Sie können sich nicht vorstellen, was ich seit gestern aushalte, man wollte mich heute zur Abreise zwingen. Durch besondere Vergünstigung habe ich einen Aufschub wenigstens bis zum Mittwoch erlangt. Ich versichere, ich bin halbtoll, ich glaube, der Schluß wird sein, daß ich um meinen Abschied ansuche. Der Gedanke, von Ihnen zu scheiden, bringt mich um. Um mein Unglück vollzumachen, soll ich Sie heute nachmittag vor zwei Uhr nicht aufsuchen können.

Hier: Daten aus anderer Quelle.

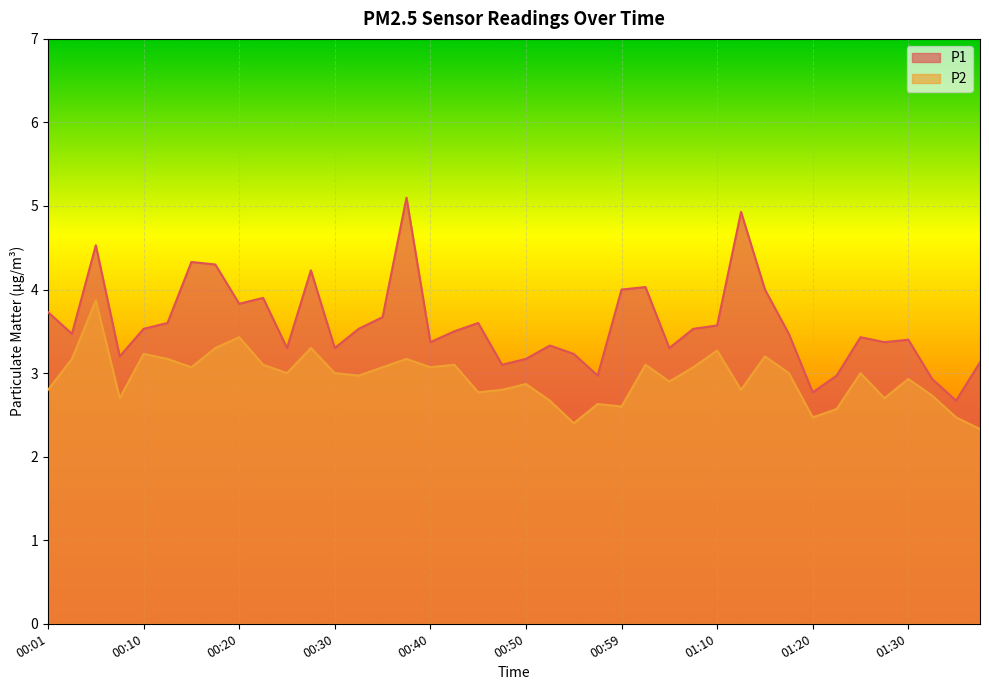

Which label corresponds to the smallest value in the chart?

01:37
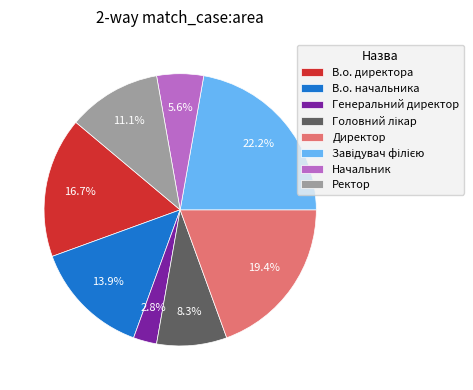

To the nearest percent, what percentage of the pie is Директор?

19%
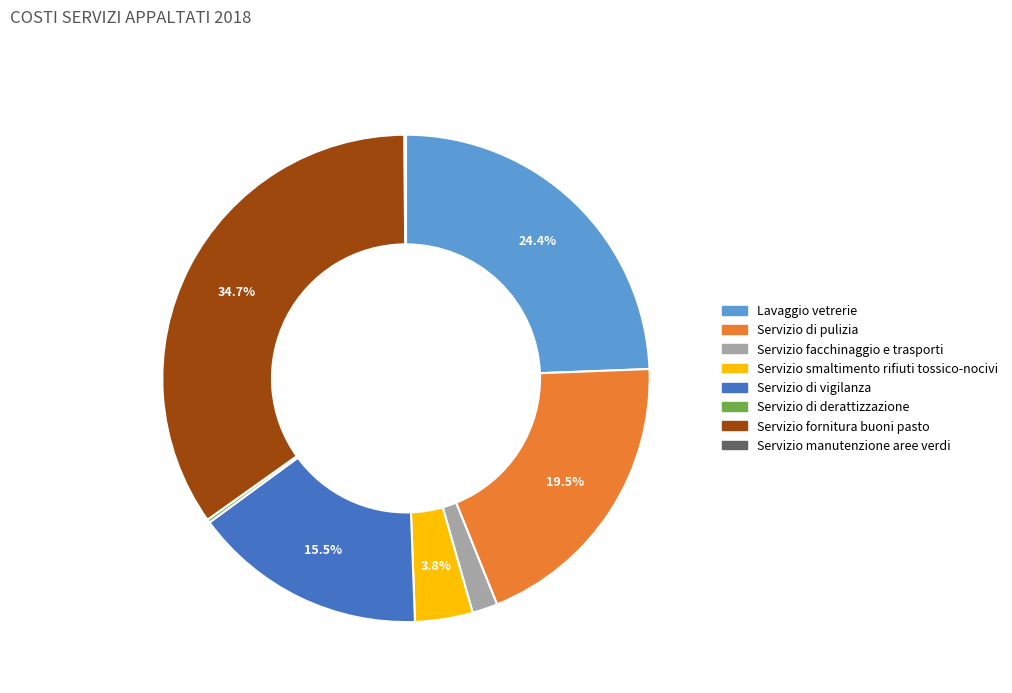

Which has a higher value, Servizio di pulizia or Servizio fornitura buoni pasto?

Servizio fornitura buoni pasto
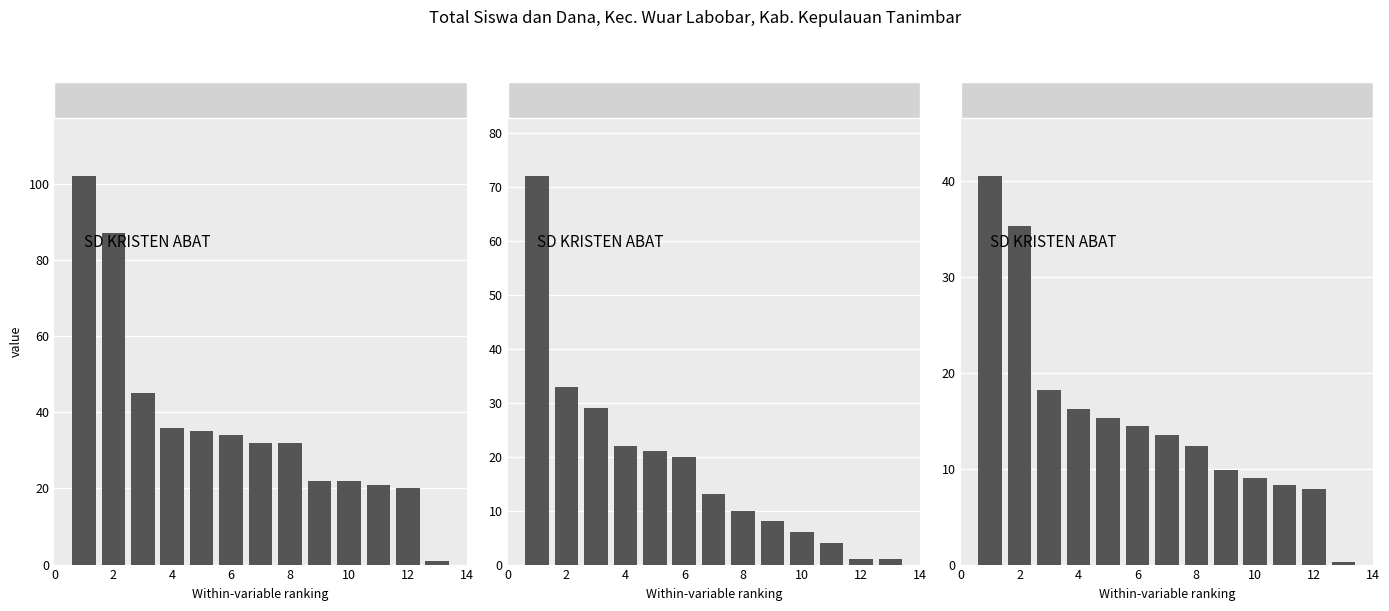

What is the sum of all Siswa Pemberian values?

240.0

»Um des Himmels willen, reisen Sie nicht ab! Ich möchte Sie wenigstens noch ein einziges Mal sehen. Sind Sie krank?«

Sonntag morgens.

Wenn Sie wüßten, wie ich seit gestern glücklich und zugleich unglücklich bin, würden Sie mich bemitleiden. Es ist fünf Uhr morgens. Ich bin allein in meiner Zelle. Mein Fenster ist auf, die Gärten geöffnet, die so frisch daliegen, und ich sehe eine schöne goldene Sonne über dem Viertel Ihrer Wohnung aufgehen und sich verkündigen. Ich denke daran, daß ich Sie heute nicht sehen soll, und ich bin sehr betrübt. All dies sieht wie eine Geschichte aus, doch haben Geschichten nicht ihre Schönheiten? Und ist das Leben nicht überhaupt eine traurige Geschichte? Schreiben Sie an mich – lassen Sie mich wenigstens ein Ding sehen, das aus Ihren Händen kommt! Leben Sie wohl, leben Sie wohl, auf morgen!

Noch keine Mitteilung in der verfluchten Reisegeschichte!